# [WHAT IS REQUIRED]
A line below contains "left hip: (124, 329)", and a later one contains "nose: (41, 247)". Repeat both, with every line between them, exactly.

-------- EXERCISE DATA

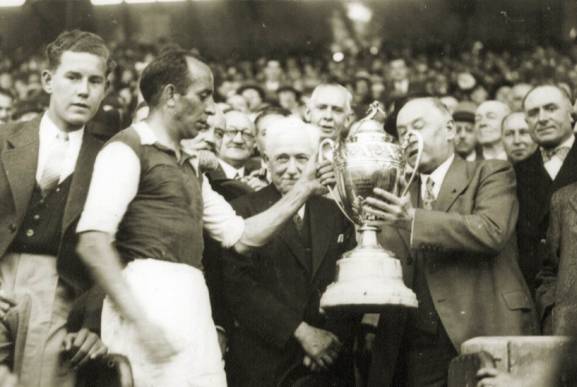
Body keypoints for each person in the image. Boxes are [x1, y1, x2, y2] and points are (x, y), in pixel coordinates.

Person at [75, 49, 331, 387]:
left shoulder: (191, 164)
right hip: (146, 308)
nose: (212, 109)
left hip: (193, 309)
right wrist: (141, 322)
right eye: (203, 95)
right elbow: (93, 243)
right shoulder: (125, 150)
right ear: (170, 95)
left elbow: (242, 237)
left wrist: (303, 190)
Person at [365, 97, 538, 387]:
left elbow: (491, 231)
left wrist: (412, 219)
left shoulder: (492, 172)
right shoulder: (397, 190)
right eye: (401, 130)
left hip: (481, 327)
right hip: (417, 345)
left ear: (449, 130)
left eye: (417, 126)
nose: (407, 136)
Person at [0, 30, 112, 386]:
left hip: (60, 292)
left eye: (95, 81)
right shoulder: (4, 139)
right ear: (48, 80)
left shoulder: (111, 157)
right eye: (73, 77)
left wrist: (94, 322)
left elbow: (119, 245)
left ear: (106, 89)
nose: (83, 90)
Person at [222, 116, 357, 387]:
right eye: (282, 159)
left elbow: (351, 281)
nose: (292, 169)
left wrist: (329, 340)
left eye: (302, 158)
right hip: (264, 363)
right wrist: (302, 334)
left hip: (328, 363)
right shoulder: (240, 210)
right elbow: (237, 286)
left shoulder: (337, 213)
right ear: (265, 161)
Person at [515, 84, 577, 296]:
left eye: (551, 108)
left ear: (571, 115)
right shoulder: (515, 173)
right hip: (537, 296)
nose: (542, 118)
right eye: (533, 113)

----------------
-------- EXERCISE DATA

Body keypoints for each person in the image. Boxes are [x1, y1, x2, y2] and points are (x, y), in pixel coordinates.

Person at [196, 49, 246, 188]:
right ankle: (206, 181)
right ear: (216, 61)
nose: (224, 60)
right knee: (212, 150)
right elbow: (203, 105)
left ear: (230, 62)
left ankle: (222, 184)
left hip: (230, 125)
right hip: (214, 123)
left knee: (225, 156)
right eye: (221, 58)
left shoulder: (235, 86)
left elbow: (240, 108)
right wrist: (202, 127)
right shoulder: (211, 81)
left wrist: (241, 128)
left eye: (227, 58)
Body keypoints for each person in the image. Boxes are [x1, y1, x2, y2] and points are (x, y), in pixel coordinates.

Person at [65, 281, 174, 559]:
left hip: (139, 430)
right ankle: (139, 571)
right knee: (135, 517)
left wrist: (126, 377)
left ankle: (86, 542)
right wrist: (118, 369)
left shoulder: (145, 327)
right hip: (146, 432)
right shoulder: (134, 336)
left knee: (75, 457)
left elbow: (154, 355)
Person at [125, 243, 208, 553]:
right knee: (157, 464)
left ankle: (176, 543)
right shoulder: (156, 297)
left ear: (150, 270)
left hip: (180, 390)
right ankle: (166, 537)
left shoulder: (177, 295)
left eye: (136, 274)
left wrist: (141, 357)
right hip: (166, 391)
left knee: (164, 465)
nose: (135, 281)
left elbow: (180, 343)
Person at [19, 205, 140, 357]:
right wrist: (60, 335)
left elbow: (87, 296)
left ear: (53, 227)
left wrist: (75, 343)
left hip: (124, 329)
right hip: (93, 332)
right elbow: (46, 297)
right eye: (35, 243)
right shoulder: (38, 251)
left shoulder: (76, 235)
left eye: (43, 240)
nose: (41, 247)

----------------
-------- EXERCISE DATA

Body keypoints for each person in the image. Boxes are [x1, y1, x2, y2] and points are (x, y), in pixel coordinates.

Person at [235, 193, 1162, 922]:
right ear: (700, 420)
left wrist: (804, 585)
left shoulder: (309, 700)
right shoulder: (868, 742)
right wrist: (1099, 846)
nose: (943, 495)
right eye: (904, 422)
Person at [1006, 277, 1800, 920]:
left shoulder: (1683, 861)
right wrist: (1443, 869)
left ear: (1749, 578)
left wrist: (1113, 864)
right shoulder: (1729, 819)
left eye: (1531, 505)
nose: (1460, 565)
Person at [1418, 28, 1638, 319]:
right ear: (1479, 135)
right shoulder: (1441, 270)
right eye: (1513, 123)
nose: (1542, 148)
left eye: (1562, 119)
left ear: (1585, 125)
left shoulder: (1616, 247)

----------------

# [SOLUTION TO THE PROBLEM]
left hip: (124, 329)
right hip: (93, 332)
right elbow: (46, 297)
right eye: (35, 243)
right shoulder: (38, 251)
left shoulder: (76, 235)
left eye: (43, 240)
nose: (41, 247)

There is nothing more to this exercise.